The point is not what we hear, as Jesus said, or what we “decode,” as cognitive theorists currently say, but of “understanding.”  You can read Animal Farm in sixth grade or Romeo and Juliet in eighth grade, but what do you get out of them? Perhaps a good story and certainly “exposure” to a canonical text, but what about “understanding”?  In many cases you get a lifetime of alienation from allegory and Shakespeare, because the reading was so distant from the understanding.

Many adolescents hate reading, not because they are addicted to visual and social media, but because their understanding of assigned texts is so cloudy. They would give up on video games as well, if their computer monitor lost its resolution or if the enjoyment of the game relied on an extensive background in the canonical games of yore. They can be seduced by reading that addresses developmentally appropriate issues and that challenges their thinking at their own level.

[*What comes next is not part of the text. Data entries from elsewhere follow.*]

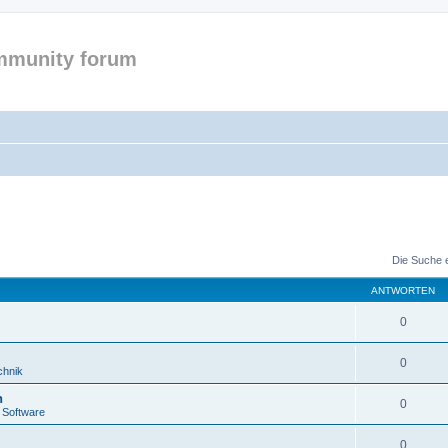
mmunity forum
Die Suche 
ANTWORTEN
0
0
chnik
n
0
 Software
0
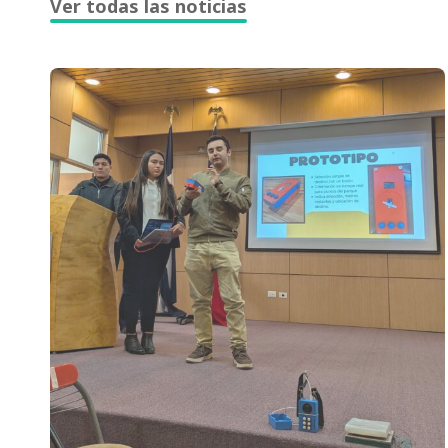
Ver todas las noticias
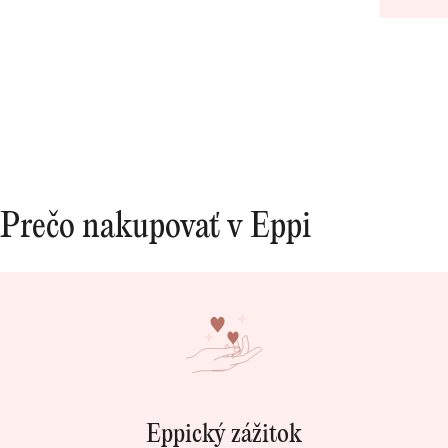
Prečo nakupovať v Eppi
Eppický zážitok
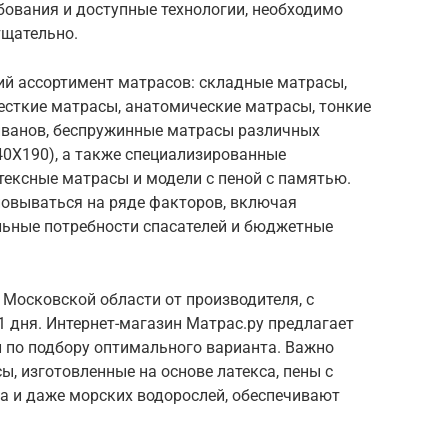
бования и доступные технологии, необходимо
тщательно.
ий ассортимент матрасов: складные матрасы,
сткие матрасы, анатомические матрасы, тонкие
иванов, беспружинные матрасы различных
140Х190), а также специализированные
тексные матрасы и модели с пеной с памятью.
овываться на ряде факторов, включая
ьные потребности спасателей и бюджетные
Московской области от производителя, с
1 дня. Интернет-магазин Матрас.ру предлагает
и по подбору оптимального варианта. Важно
ы, изготовленные на основе латекса, пены с
а и даже морских водорослей, обеспечивают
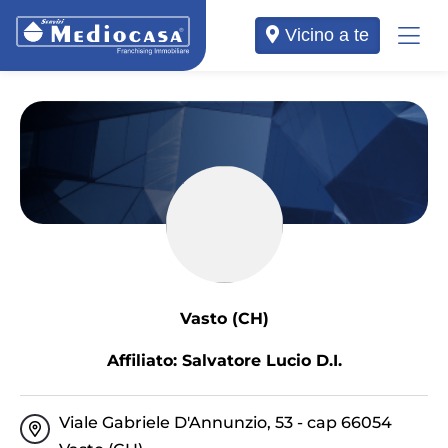
Vicino a te
Vasto (CH)
Affiliato: Salvatore Lucio D.I.
Viale Gabriele D'Annunzio, 53 - cap 66054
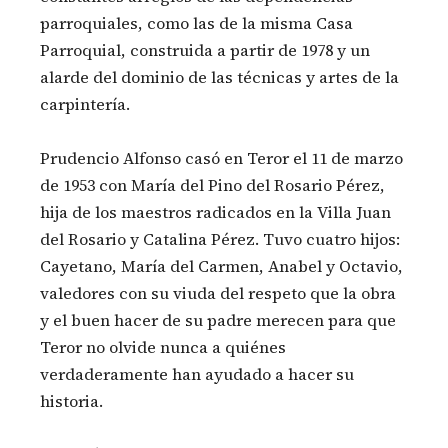
parroquiales, como las de la misma Casa
Parroquial, construida a partir de 1978 y un
alarde del dominio de las técnicas y artes de la
carpintería.
Prudencio Alfonso casó en Teror el 11 de marzo
de 1953 con María del Pino del Rosario Pérez,
hija de los maestros radicados en la Villa Juan
del Rosario y Catalina Pérez. Tuvo cuatro hijos:
Cayetano, María del Carmen, Anabel y Octavio,
valedores con su viuda del respeto que la obra
y el buen hacer de su padre merecen para que
Teror no olvide nunca a quiénes
verdaderamente han ayudado a hacer su
historia.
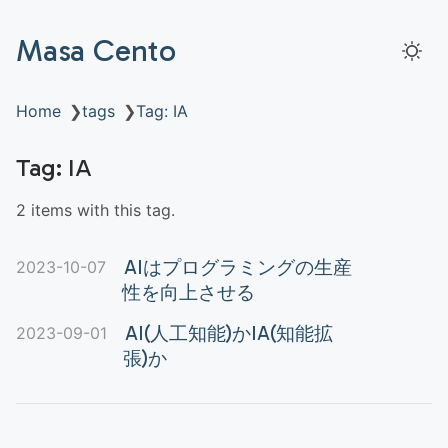
Masa Cento
Home
❯
tags
❯
Tag: IA
Tag: IA
2 items with this tag.
AIはプログラミングの生産
2023-10-07
性を向上させる
AI(人工知能)かIA(知能拡
2023-09-01
張)か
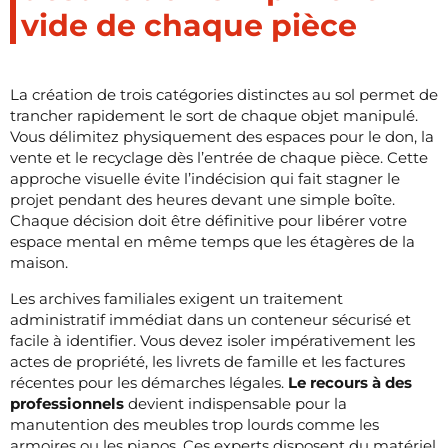
vide de chaque pièce
La création de trois catégories distinctes au sol permet de
trancher rapidement le sort de chaque objet manipulé.
Vous délimitez physiquement des espaces pour le don, la
vente et le recyclage dès l’entrée de chaque pièce. Cette
approche visuelle évite l’indécision qui fait stagner le
projet pendant des heures devant une simple boîte.
Chaque décision doit être définitive pour libérer votre
espace mental en même temps que les étagères de la
maison.
Les archives familiales exigent un traitement
administratif immédiat dans un conteneur sécurisé et
facile à identifier. Vous devez isoler impérativement les
actes de propriété, les livrets de famille et les factures
récentes pour les démarches légales.
Le recours à des
professionnels
devient indispensable pour la
manutention des meubles trop lourds comme les
armoires ou les pianos. Ces experts disposent du matériel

Why do we now have a version of Huckleberry Finn that purges the “N-word?” Because we treat reading as though it were hearing. I am offended by those who use that word in my hearing, and I would demand that they restrain themselves, regardless of their cultural background. But in a book the “N-word” is a portrayal, not an actual event. It is fiction, where characters may display their ignorance with impunity.  If we are offended, we consider the source and learn more about people we might not otherwise associate with.  The same rule should apply to other offensive literary texts, the portrayal of the Jew in Merchant of Venice, the portrayal of the clergy in The Scarlet Letter. We can read without sanctioning the behavior of literary characters or being corrupted by it.

The problem often arises from adult texts being forced on the young. Maybe Huckleberry Finn shouldn’t be assigned in ninth grade.  Maybe Lord of the Flies should not be required reading in middle school. In our relentless pursuit of rigor, we assume that more difficult reading is also appropriate reading for adolescents and pre-adolescents.  Even a young adult text like The Giver can be assigned prematurely, because adults love the notion of collective memory, but young children may not.  Yes, they can read it. But understand it?

As the “Parable of the Sower” teaches us, not all seed takes root and grows to full stature.  So it will be with the scattered seed of the “rigorous” curriculum and the treasured fruit of “college readiness.”